Writers: Ramiro Antonio Sandoval
Original Music: Samuel Torres
Director: Ramiro Antonio Sandoval
Reviewer: Adrienne Sowers
As someone who feels she has a relatively solid grip with Spanish as her second language, this reviewer has some mixed feelings about reviewing Tabula RaSa Theater’s En El Ojo de la Aguja in English. Though this production was initially produced in English (In the Eye of the Needle, 2018), it takes on a new life in Spanish. However, to do the work of these amazing artists justice, this review will be in English as some of the more ephemeral and esoteric ideas discussed should not be compromised by attempts at using online translation tools to fill in vocabulary gaps.
Writer/director Ramiro Antonio Sandoval has created a timely and visceral experience in this devised piece.
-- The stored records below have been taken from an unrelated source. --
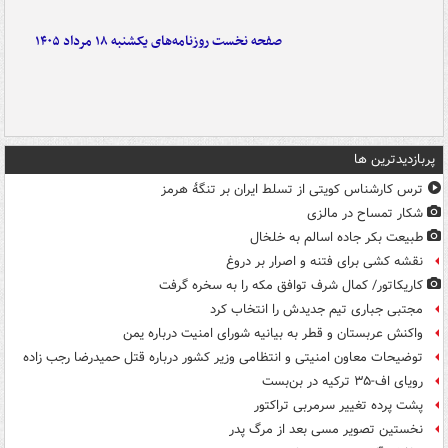
صفحه نخست روزنامه‌های یکشنبه ۱۸ مرداد ۱۴۰۵
پربازدیدترین ها
ترس کارشناس کویتی از تسلط ایران بر تنگۀ هرمز
شکار تمساح در مالزی
طبیعت بکر جاده اسالم به خلخال
نقشه کشی برای فتنه و اصرار بر دروغ
کاریکاتور/ کمال شرف توافق مکه را به سخره گرفت
مجتبی جباری تیم جدیدش را انتخاب کرد
واکنش عربستان و قطر به بیانیه شورای امنیت درباره یمن
توضیحات معاون امنیتی و انتظامی وزیر کشور درباره قتل حمیدرضا رجب زاده
رویای اف-۳۵ ترکیه در بن‌بست
پشت پرده تغییر سرمربی تراکتور
نخستین تصویر مسی بعد از مرگ پدر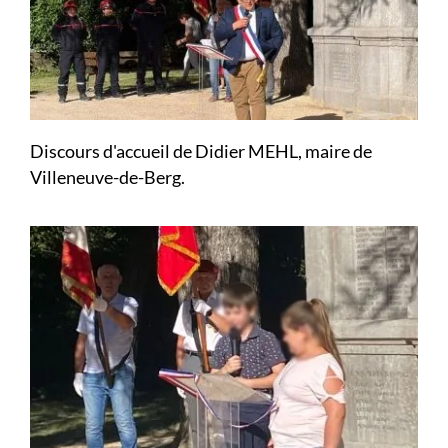
Discours d'accueil de Didier MEHL, maire de
Villeneuve-de-Berg.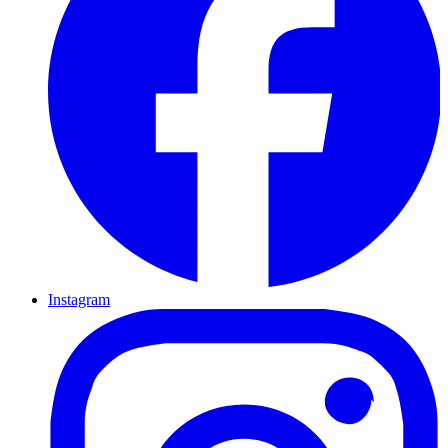
Instagram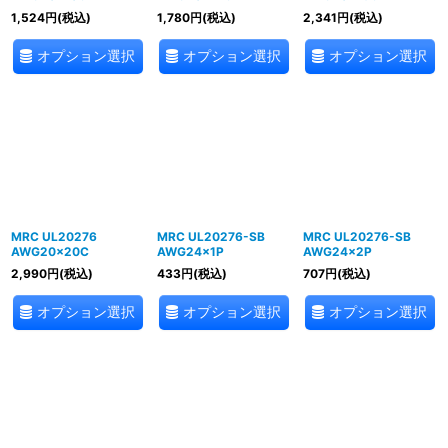
1,524
円
(税込)
1,780
円
(税込)
2,341
円
(税込)
オプション選択
オプション選択
オプション選択
MRC UL20276
MRC UL20276-SB
MRC UL20276-SB
AWG20×20C
AWG24×1P
AWG24×2P
2,990
円
(税込)
433
円
(税込)
707
円
(税込)
オプション選択
オプション選択
オプション選択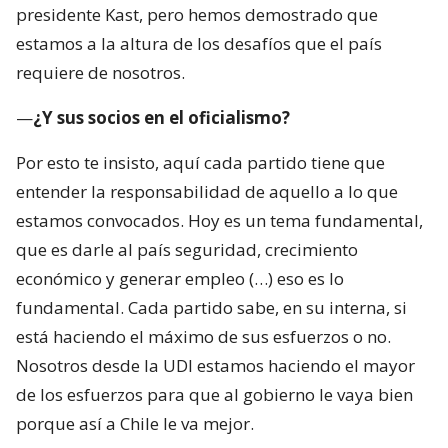
presidente Kast, pero hemos demostrado que
estamos a la altura de los desafíos que el país
requiere de nosotros.
—
¿Y sus socios en el oficialismo?
Por esto te insisto, aquí cada partido tiene que
entender la responsabilidad de aquello a lo que
estamos convocados. Hoy es un tema fundamental,
que es darle al país seguridad, crecimiento
económico y generar empleo (…) eso es lo
fundamental. Cada partido sabe, en su interna, si
está haciendo el máximo de sus esfuerzos o no.
Nosotros desde la UDI estamos haciendo el mayor
de los esfuerzos para que al gobierno le vaya bien
porque así a Chile le va mejor.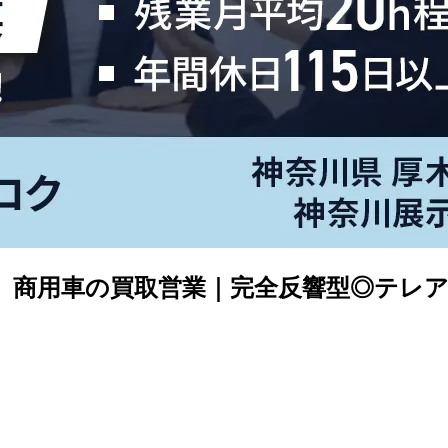
り】商用車の買取営業｜完全反響型◎テレ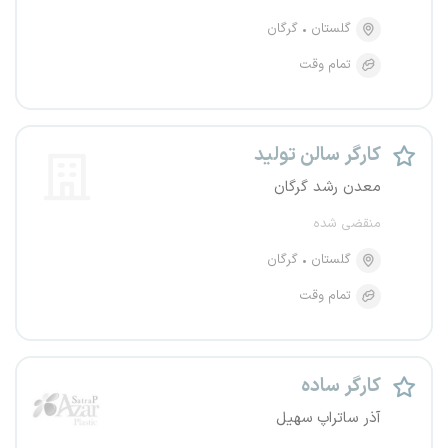
گلستان
گرگان
تمام وقت
کارگر سالن تولید
معدن رشد گرگان
منقضی شده
گلستان
گرگان
تمام وقت
کارگر ساده
آذر ساتراپ سهیل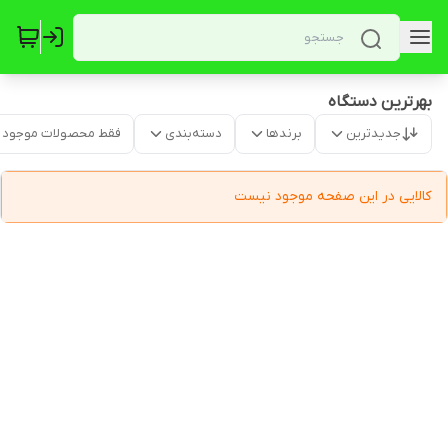
بهرترین دستگاه
جدیدترین
برندها
دسته‌بندی
فقط محصولات موجود
کالایی در این صفحه موجود نیست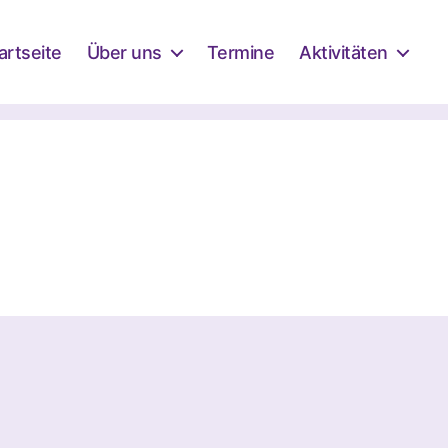
artseite
Über uns
Termine
Aktivitäten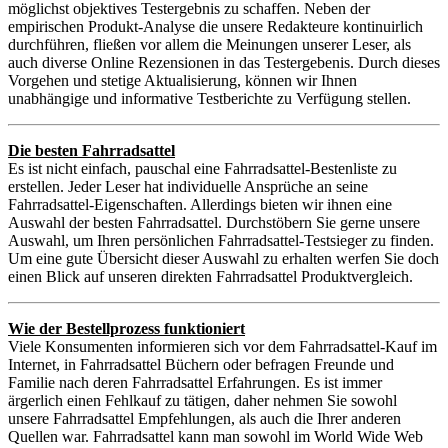
möglichst objektives Testergebnis zu schaffen. Neben der
empirischen Produkt-Analyse die unsere Redakteure kontinuirlich
durchführen, fließen vor allem die Meinungen unserer Leser, als
auch diverse Online Rezensionen in das Testergebenis. Durch dieses
Vorgehen und stetige Aktualisierung, können wir Ihnen
unabhängige und informative Testberichte zu Verfügung stellen.
Die besten Fahrradsattel
Es ist nicht einfach, pauschal eine Fahrradsattel-Bestenliste zu
erstellen. Jeder Leser hat individuelle Ansprüche an seine
Fahrradsattel-Eigenschaften. Allerdings bieten wir ihnen eine
Auswahl der besten Fahrradsattel. Durchstöbern Sie gerne unsere
Auswahl, um Ihren persönlichen Fahrradsattel-Testsieger zu finden.
Um eine gute Übersicht dieser Auswahl zu erhalten werfen Sie doch
einen Blick auf unseren direkten Fahrradsattel Produktvergleich.
Wie der Bestellprozess funktioniert
Viele Konsumenten informieren sich vor dem Fahrradsattel-Kauf im
Internet, in Fahrradsattel Büchern oder befragen Freunde und
Familie nach deren Fahrradsattel Erfahrungen. Es ist immer
ärgerlich einen Fehlkauf zu tätigen, daher nehmen Sie sowohl
unsere Fahrradsattel Empfehlungen, als auch die Ihrer anderen
Quellen war. Fahrradsattel kann man sowohl im World Wide Web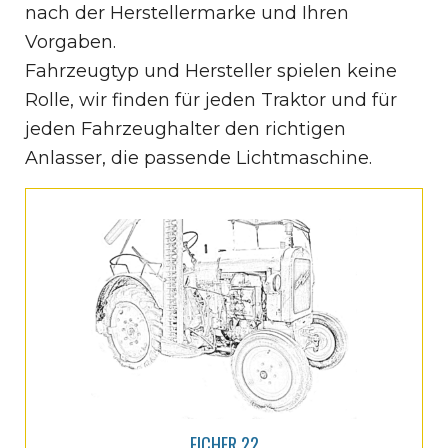
nach der Herstellermarke und Ihren
Vorgaben.
Fahrzeugtyp und Hersteller spielen keine
Rolle, wir finden für jeden Traktor und für
jeden Fahrzeughalter den richtigen
Anlasser, die passende Lichtmaschine.
EICHER 22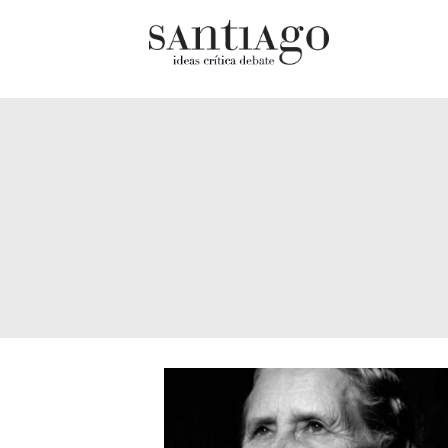
Cultur
Actualidad
Diccio
Archivo Cenfoto-UDP
chilen
Arquetipos de situación
Docum
Artes visuales
Fragm
Ciencia
Gran 
Cine y televisión
Histor
Ciudad
Histor
Cómics
Lagun
Críticas
Libros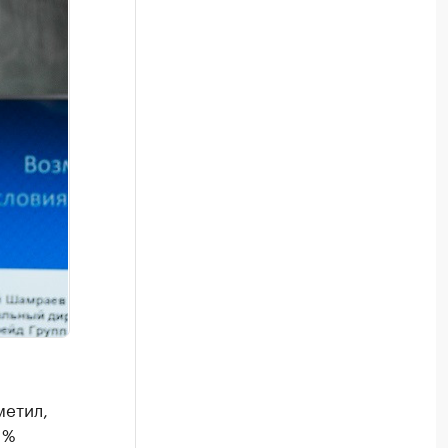
метил,
1%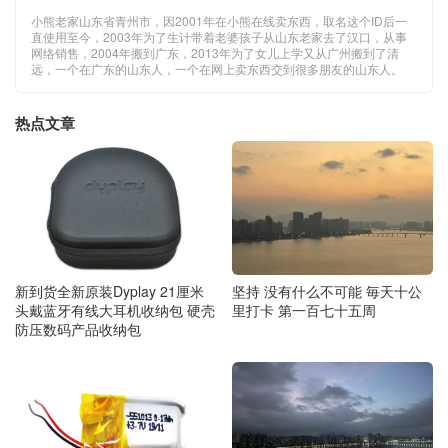
小熊老家山东省青州市，因2001年在小熊在线卖东西，取名这个ID后一
直使用至今，2003年为了生计带着老婆孩子从山东老家去了汉口，从事
网络销售，2004年搬到广东，2013年为了女儿上学又从广州搬到了清
远，一个在广东的山东人，一个在网上卖东西交到很多朋友的山东人。
热点文章
新到货全新原装Dyplay 21厘米
坚持 没有什么不可能 毎天十公
头戴蓝牙有线大耳机收纳包 硬壳
里打卡 第一百七十五周
防压数码产品收纳包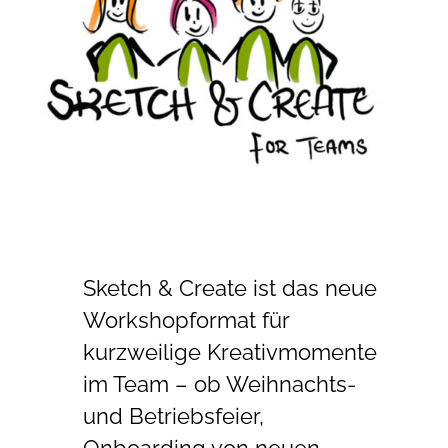
Sketch & Create ist das neue
Workshopformat für
kurzweilige Kreativmomente
im Team – ob Weihnachts-
und Betriebsfeier,
Onboarding von neuen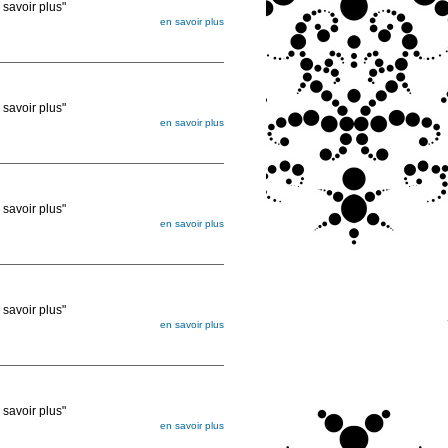
voir plus"
en savoir plus
égée. Lorsque vous les commandez, elles
ée
voir plus"
en savoir plus
égée. Lorsque vous les commandez, elles
ée
voir plus"
en savoir plus
égée. Lorsque vous les commandez, elles
ée
voir plus"
en savoir plus
égée. Lorsque vous les commandez, elles
ée
voir plus"
en savoir plus
égée. Lorsque vous les commandez, elles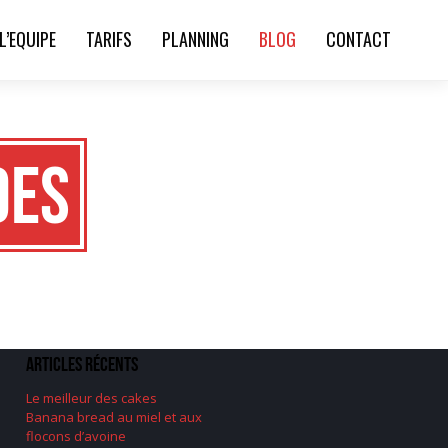
L’EQUIPE
TARIFS
PLANNING
BLOG
CONTACT
des
Articles récents
Le meilleur des cakes
Banana bread au miel et aux
flocons d’avoine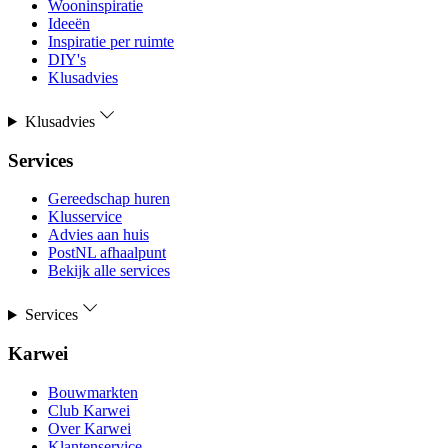
Wooninspiratie
Ideeën
Inspiratie per ruimte
DIY's
Klusadvies
Klusadvies
Services
Gereedschap huren
Klusservice
Advies aan huis
PostNL afhaalpunt
Bekijk alle services
Services
Karwei
Bouwmarkten
Club Karwei
Over Karwei
Klantenservice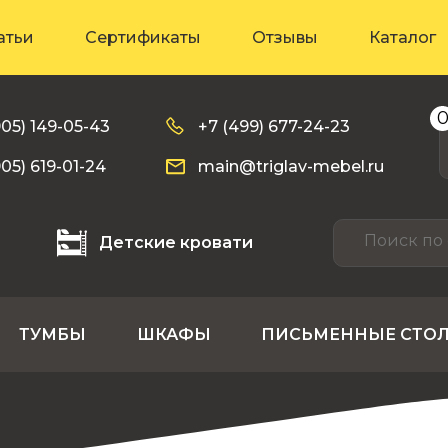
атьи
Сертификаты
Отзывы
Каталог
905) 149-05-43
+7 (499) 677-24-23
905) 619-01-24
main@triglav-mebel.ru
Детские кровати
ТУМБЫ
ШКАФЫ
ПИСЬМЕННЫЕ СТО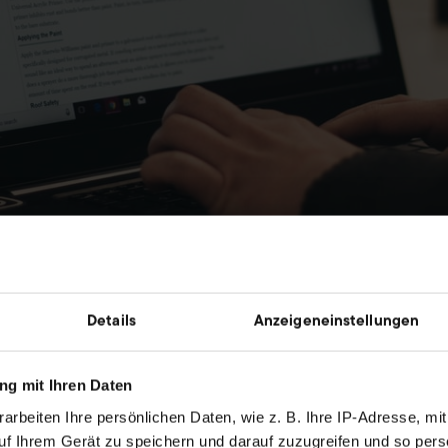
Neue Hilfeartikel für die Billbee Datenbank
Details
Anzeigeneinstellungen
- eurem Ruf gefolgt und haben uns dem Thema Hilfevideos gewid
g mit Ihren Daten
Tube-Kanal hochladen, in denen wir dir Dinge zeigen, erklären 
arbeiten Ihre persönlichen Daten, wie z. B. Ihre IP-Adresse, mit
bei uns! Unseren Kanal findest du
hier.
uf Ihrem Gerät zu speichern und darauf zuzugreifen und so pers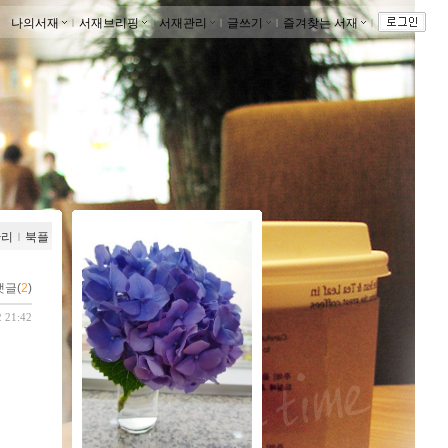
나의서재
ｌ
서재브리핑
ｌ
서재관리
ｌ
글쓰기
ｌ
즐겨찾는 서재
ｌ
관리
ｌ
북플
댓글(
2
)
2 21:42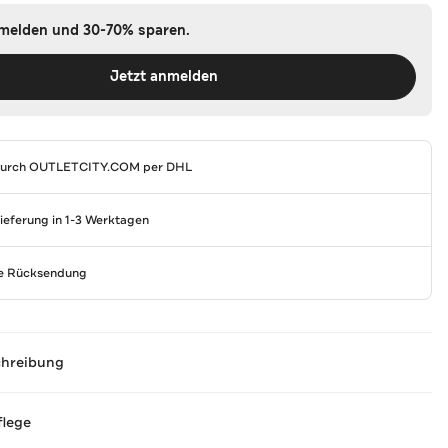
nmelden und 30-70% sparen.
Jetzt anmelden
durch
OUTLETCITY.COM
per DHL
Lieferung in 1-3 Werktagen
se Rücksendung
chreibung
flege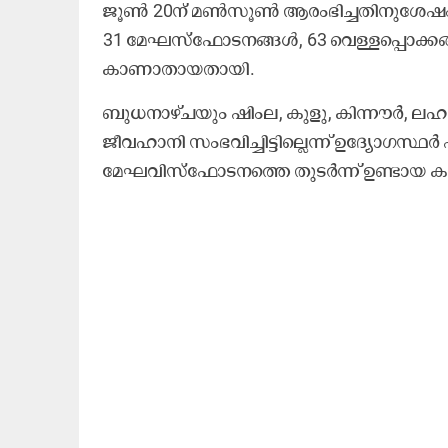
ജൂൺ 20ന് മൺസൂൺ ആരംഭിച്ചതിനുശേഷം സം
31 മേഘസ്ഫോടനങ്ങൾ, 63 വെള്ളപ്പൊക്കങ്ങ
കാണാതായതായി.
ബുധനാഴ്ചയും ഷിംല, കുളു, കിന്നൗർ, ലഹ
ജീവഹാനി സംഭവിച്ചിട്ടില്ലെന്ന് ഉദ്യോഗസ്ഥ
മേഘവിസ്ഫോടനത്തെ തുടർന്ന് ഉണ്ടായ കനത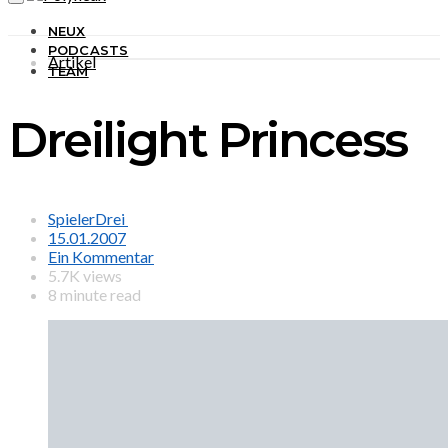
NEUX
PODCASTS
Artikel
TEAM
Dreilight Princess
SpielerDrei
15.01.2007
Ein Kommentar
5.7K views
8 minute read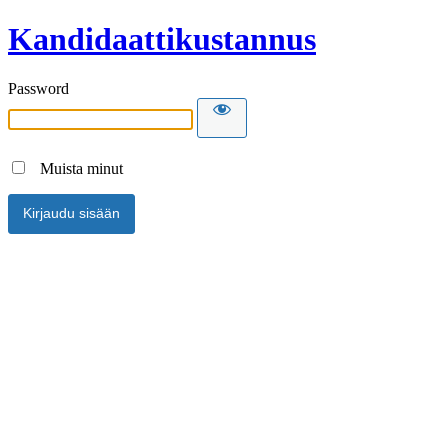
Kandidaattikustannus
Password
Muista minut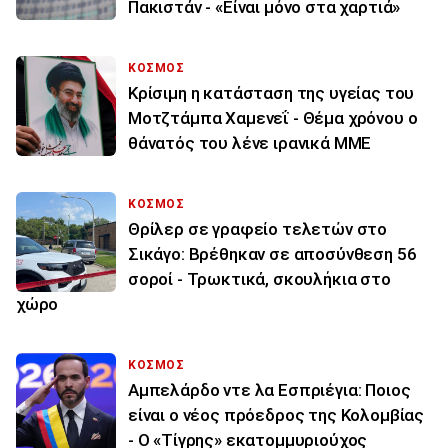
Πακιστάν - «Είναι μόνο στα χαρτιά»
ΚΟΣΜΟΣ
Κρίσιμη η κατάσταση της υγείας του
Μοτζτάμπα Χαμενεΐ - Θέμα χρόνου ο
θάνατός του λένε ιρανικά ΜΜΕ
ΚΟΣΜΟΣ
Θρίλερ σε γραφείο τελετών στο
Σικάγο: Βρέθηκαν σε αποσύνθεση 56
σοροί - Τρωκτικά, σκουλήκια στο
χώρο
ΚΟΣΜΟΣ
Αμπελάρδο ντε λα Εσπριέγια: Ποιος
είναι ο νέος πρόεδρος της Κολομβίας
- Ο «Τίγρης» εκατομμυριούχος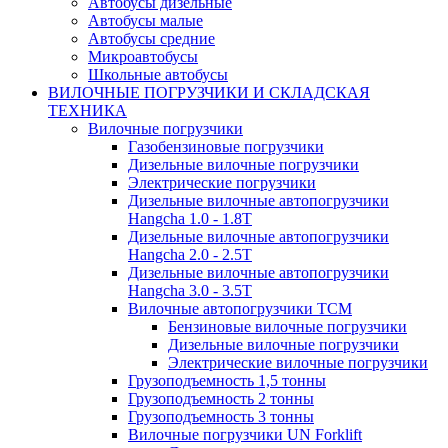
Автобусы дизельные
Автобусы малые
Автобусы средние
Микроавтобусы
Школьные автобусы
ВИЛОЧНЫЕ ПОГРУЗЧИКИ И СКЛАДСКАЯ
ТЕХНИКА
Вилочные погрузчики
Газобензиновые погрузчики
Дизельные вилочные погрузчики
Электрические погрузчики
Дизельные вилочные автопогрузчики
Hangcha 1.0 - 1.8T
Дизельные вилочные автопогрузчики
Hangcha 2.0 - 2.5T
Дизельные вилочные автопогрузчики
Hangcha 3.0 - 3.5Т
Вилочные автопогрузчики TCM
Бензиновые вилочные погрузчики
Дизельные вилочные погрузчики
Электрические вилочные погрузчики
Грузоподъемность 1,5 тонны
Грузоподъемность 2 тонны
Грузоподъемность 3 тонны
Вилочные погрузчики UN Forklift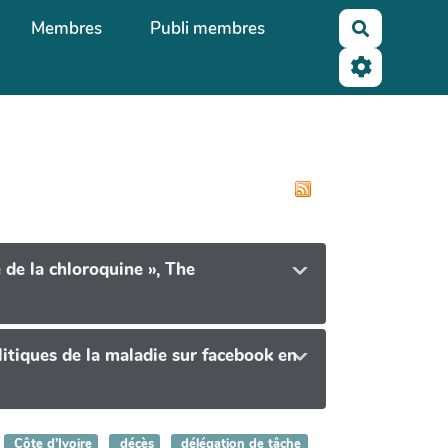
Membres
Publi membres
Recherche
e de la chloroquine », The
litiques de la maladie sur facebook en
Côte d’Ivoire
décès
délégation de tâche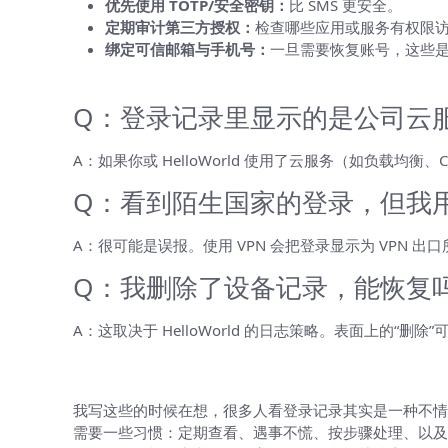
优先使用 TOTP/安全密钥：
比 SMS 更安全。
定期审计第三方授权：
检查哪些应用或服务有权限访问你
绑定可信邮箱与手机号：
一旦需要恢复账号，这些
常见问题（FAQ）
Q：登录记录里显示的是公司云服
A：如果你或 HelloWorld 使用了云服务（如负载
Q：看到陌生国家的登录，但我用
A：很可能是误报。使用 VPN 会把登录显示为 VPN 
Q：我删除了设备记录，能恢复
A：这取决于 HelloWorld 的日志策略。表面上的
尾声——说点个人的想法（有点像边写
我写这些的时候在想，很多人看登录记录其实是一种不情
需要一些习惯：定期查看、遇事不慌、按步骤处理、以及和官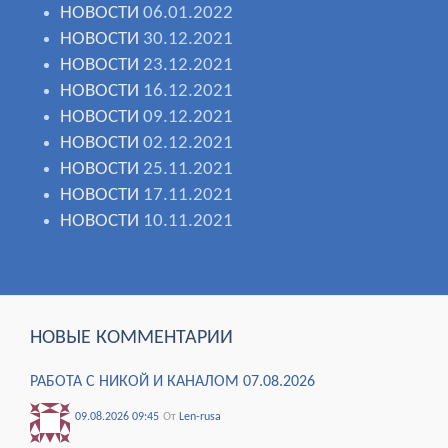
НОВОСТИ
06.01.2022
НОВОСТИ
30.12.2021
НОВОСТИ
23.12.2021
НОВОСТИ
16.12.2021
НОВОСТИ
09.12.2021
НОВОСТИ
02.12.2021
НОВОСТИ
25.11.2021
НОВОСТИ
17.11.2021
НОВОСТИ
10.11.2021
НОВЫЕ КОММЕНТАРИИ
РАБОТА С НИКОЙ И КАНАЛОМ 07.08.2026
09.08.2026 09:45
От
Len-rusa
The dynamic ensemble cast: Klara Lopera-Sánchez, Andrés López-Alicea, Vanessa Hernandez, and Jei Fabiano carry this visceral text beautifully, daring those audience members that might not be as strong in their Spanish understanding as they’d like to look away to glance at the supertitles (by Juan Esteban Vélez) on the screens by the stage. The words absolutely matter and the specificity of their selection is laser-sharp, but for this reviewer, it was worth missing a word or two to stay glued to the action onstage. Physical comedy in semi-neutral masks tempered with clever dialogue make for a gripping performance. Though very different given circumstances than anything Beckett wrote, this play shares a depth beneath a veneer of inanity that is stunning and jarring.
As an inflatable wall slowly overpowers the stage and characters disappear, live cameras project onto the white monolith thanks to Jaqueline Reed’s clever AV design. The use of these cameras not only creates a stunning visual story, but it also draws a striking parallel with the distance Americans can psychically feel from the problems at the southern border of our country. There is no denying people are there, they can be seen and heard and their stories are important and difficult and so very very very challenging to project onto the other side of a literal or metaphorical wall.
The confluence of techniques in writing, devising, performance, direction, design, and production in this show is special and laudable. This seventy-five minute piece is thought-provoking, charming, and haunting.